** Data provided follows **
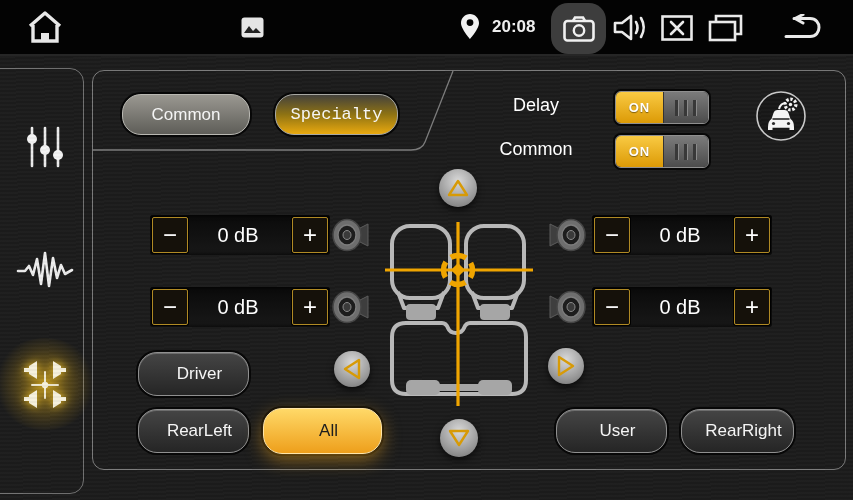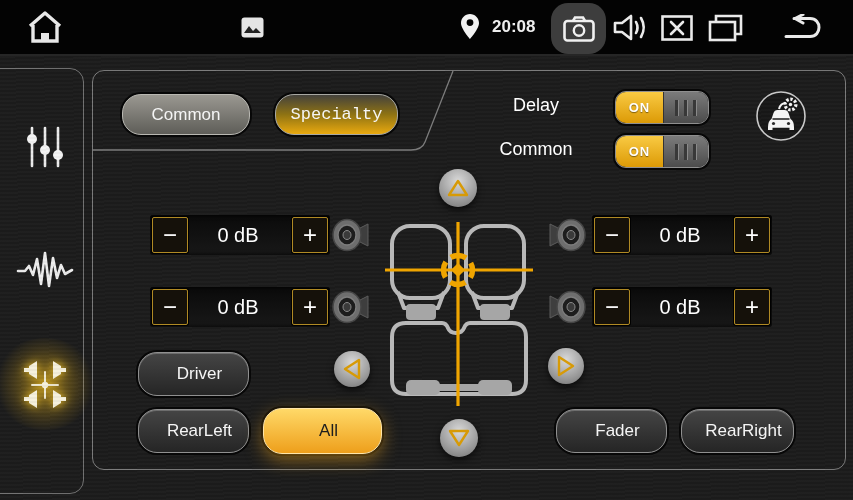--- a/index.html
+++ b/index.html
@@ -30,21 +30,21 @@
       border-radius:19px;font-size:17px;color:#f5f5f5;cursor:default;z-index:2;}
   .tab-common{background:linear-gradient(180deg,#9a9891,#5e5d58);border:1px solid #b9b8b2;
       box-shadow:0 0 0 2px rgba(0,0,0,.75);}
   .tab-specialty{background:linear-gradient(180deg,#44423c 0%,#8f7313 50%,#e9a90f 100%);
       border:1px solid #a8a8a2;box-shadow:0 0 0 2px rgba(0,0,0,.75);font-family:Liberation Mono, monospace;}
   .zone{background:linear-gradient(180deg,#454545,#252525);border:1px solid #909090;
       box-shadow:0 0 0 2px rgba(4,4,4,.85), inset 0 1px 0 rgba(255,255,255,.22);padding-left:12px;}
   .zone-gold{background:linear-gradient(180deg,#ffd968,#ee9f1b);color:#1d1d1d;border:1px solid #ffe5a8;
       box-shadow:0 6px 18px rgba(248,172,28,.5), 0 0 0 2px rgba(4,4,4,.85);}
   
-  .toggle{position:absolute;width:92px;height:31px;border-radius:11px;overflow:hidden;display:flex;
+  .toggle{position:absolute;width:92px;height:31px;border-radius:6px;overflow:hidden;display:flex;
       border:1px solid #8f8f8f;box-shadow:0 0 0 2px rgba(4,4,4,.85);z-index:2;}
   .toggle-on{width:47px;background:linear-gradient(180deg,#f9ca43,#dc9a06);display:flex;align-items:center;
       justify-content:center;font-size:13px;font-weight:bold;color:#fff;letter-spacing:1px;
       text-shadow:0 1px 1px rgba(0,0,0,.45);}
   .toggle-handle{flex:1;background:linear-gradient(180deg,#7b7b7b,#4c4c4c);display:flex;align-items:center;
       justify-content:center;gap:5px;border-left:1px solid #333;}
   .toggle-handle span{width:3px;height:16px;background:#383838;border-right:1px solid #8a8a8a;}
   .ctl-label{position:absolute;width:80px;text-align:center;font-size:18px;color:#fff;z-index:2;}
   
   .db-group{position:absolute;width:224px;height:40px;z-index:2;}
@@ -301,19 +301,19 @@
   <div class="zone" style="left:138px;top:352px;width:97px;height:42px">
     <span>Driver</span>
     </div>
   <div class="zone" style="left:138px;top:409px;width:97px;height:42px">
     <span>RearLeft</span>
     </div>
   <div class="zone zone-gold" style="left:263px;top:408px;width:105px;height:44px">
     <span>All</span>
     </div>
   <div class="zone" style="left:556px;top:409px;width:97px;height:42px">
-    <span>Fader</span>
+    <span>User</span>
     </div>
   <div class="zone" style="left:681px;top:409px;width:99px;height:42px">
     <span>RearRight</span>
     </div>
 
 </div>
 
 </body></html>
** End of Data provided **
▶ _What is required_
Each line from the first line of the data above through the one containing "border:1px solid #a8a8a2;box-shadow:0" must be set down exactly; the pictures must not be.

▶ _Exercise solution_
--- a/index.html
+++ b/index.html
@@ -30,21 +30,21 @@
       border-radius:19px;font-size:17px;color:#f5f5f5;cursor:default;z-index:2;}
   .tab-common{background:linear-gradient(180deg,#9a9891,#5e5d58);border:1px solid #b9b8b2;
       box-shadow:0 0 0 2px rgba(0,0,0,.75);}
   .tab-specialty{background:linear-gradient(180deg,#44423c 0%,#8f7313 50%,#e9a90f 100%);
       border:1px solid #a8a8a2;box-shadow:0 0 0 2px rgba(0,0,0,.75);font-family:Liberation Mono, monospace;}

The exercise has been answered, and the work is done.